Causes for extinction
- The exact cause for their extinction cannot be narrowed down to a single prime reason, such as overhunting as with megafauna’s extinction elsewhere.
- The study highlighted the evidence of the butchery and hunting of mammoths, mastodons, bison, horses, and camels in North America.
- Breeding and drought: Larger species reproduce slowly with longer gestation periods and pregnancies, and larger gaps between births.
- Under conditions of drought, breeding becomes even slower, and fossil evidence indicates that these animals survived several drought-like conditions.
- Range of habitat: While modern mammals lived across Southeast Asia, the extinct animals’ ranges were confined to the Subcontinent.
- It reduces the overall metapopulation or pockets of populations of the same species to a small geographic area, increasing their risk of extinction.
- Climatic change: The Late Quaternary experienced both strengthening and weakening monsoons in India, driven by three major cold, dry events in higher latitudes which saw a return to more cooling after the warming post-Last Glacial Maximum (LGM).

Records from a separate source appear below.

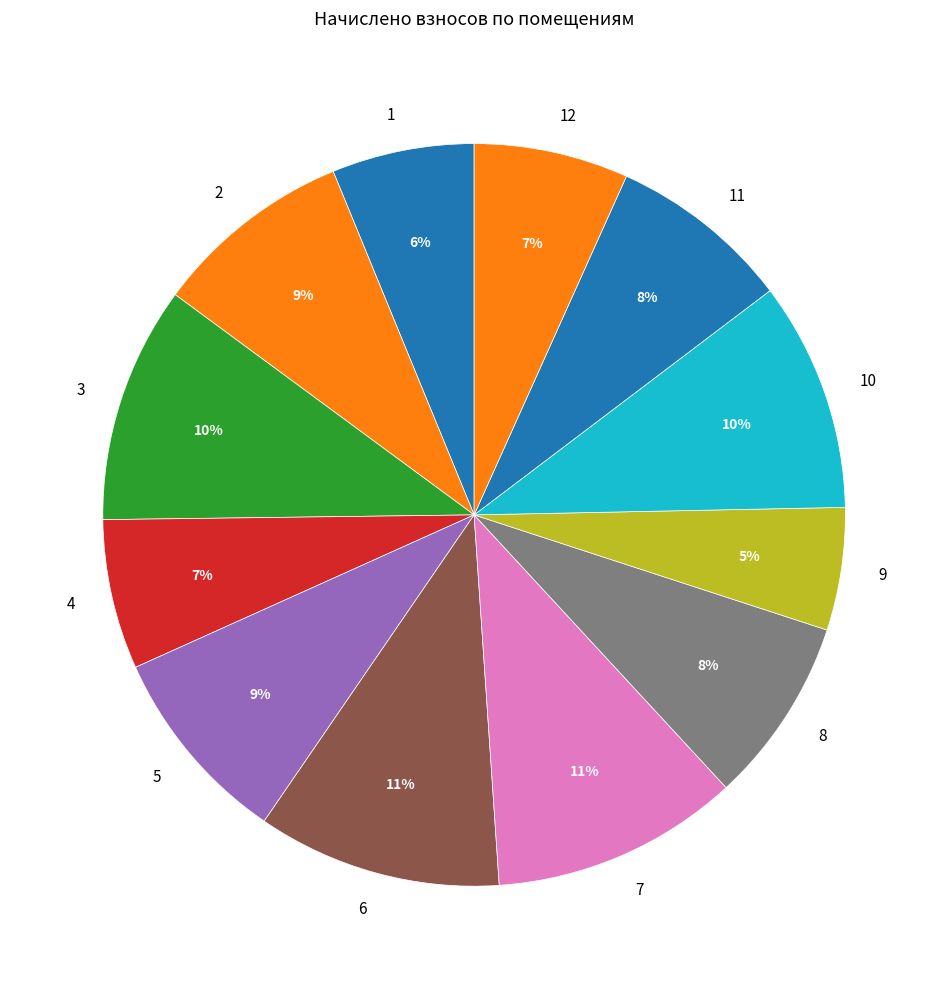

What percentage is the 5 slice, to the nearest percent?

9%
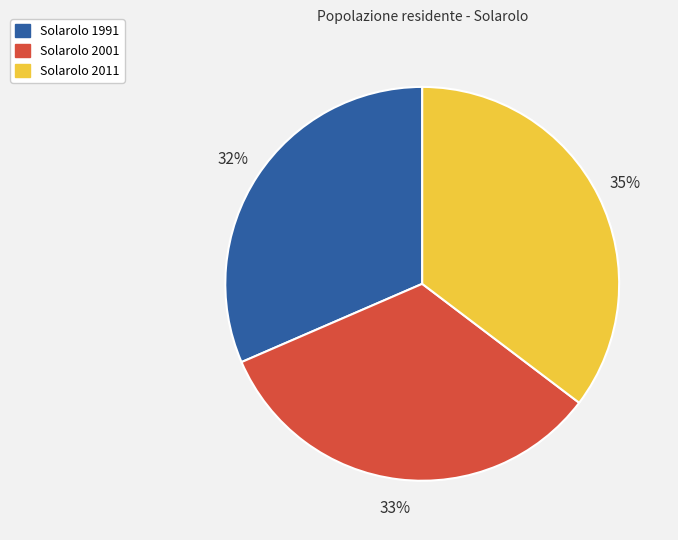

Approximately how many times larger is the value at Solarolo 2011 compared to Solarolo 2001?

1.1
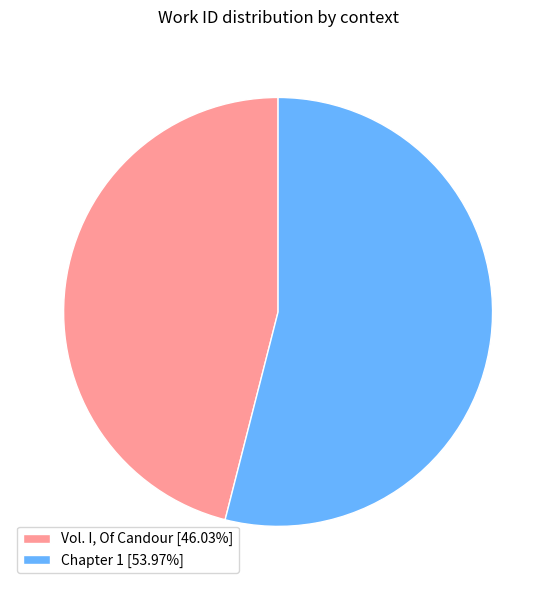

Do Vol. I, Of Candour [46.03%] and Chapter 1 [53.97%] together represent more than half of the pie?

Yes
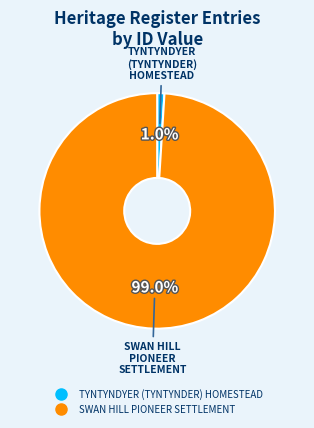

Which slice is the smallest?

TYNTYNDYER (TYNTYNDER) HOMESTEAD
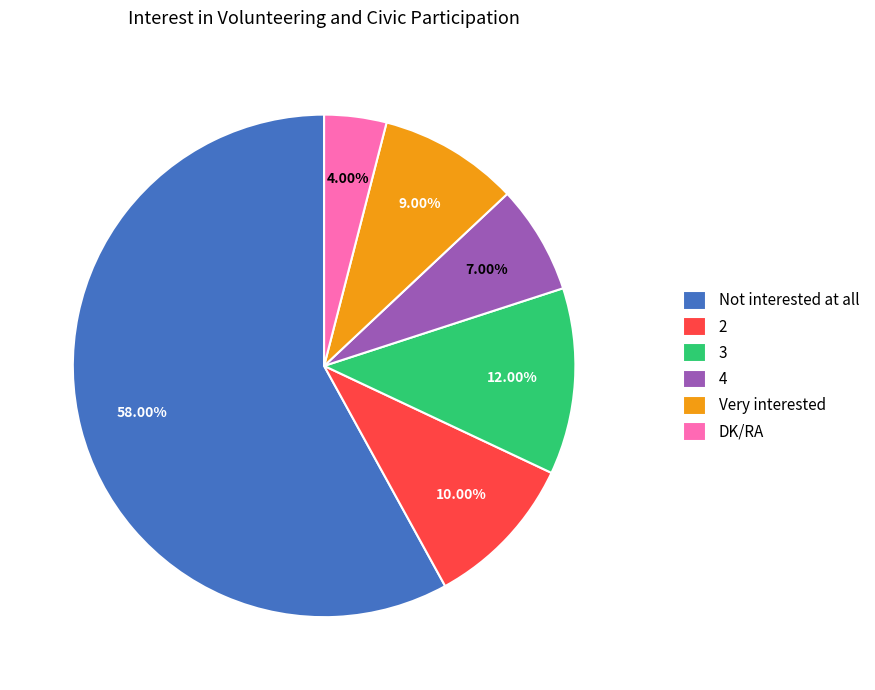

Which category accounts for the majority?

Not interested at all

- Human impact: The human causes behind the extinction were still the biggest contributing factor, as the megafauna survived other unfavourable conditions over millennia.
- The authors attribute the increased rates of extinction and ultimate decline of each species to sophisticated hunting technology.
Co-evolution and present-day implications
- The findings provide the first independent evidence for the co-evolution hypothesis, which was until now confined to Africa.
- It states that the magnitude of extinction inversely correlates with the amount of time large mammals coexisted with modern humans and human ancestors.
- The fossil evidence indicates that humans in India preferred to hunt smaller creatures, and were also domesticating cattle for dairy, indicating evolving dietary lifestyles away from hunting large animals.
- The unfavourable environmental conditions typically cause an entire species to move to a suitable habitat, called a refugium, to survive difficult times.
- The pseudoextinction or a phyletic extinction is one where one species goes extinct, but an evolved daughter species survives.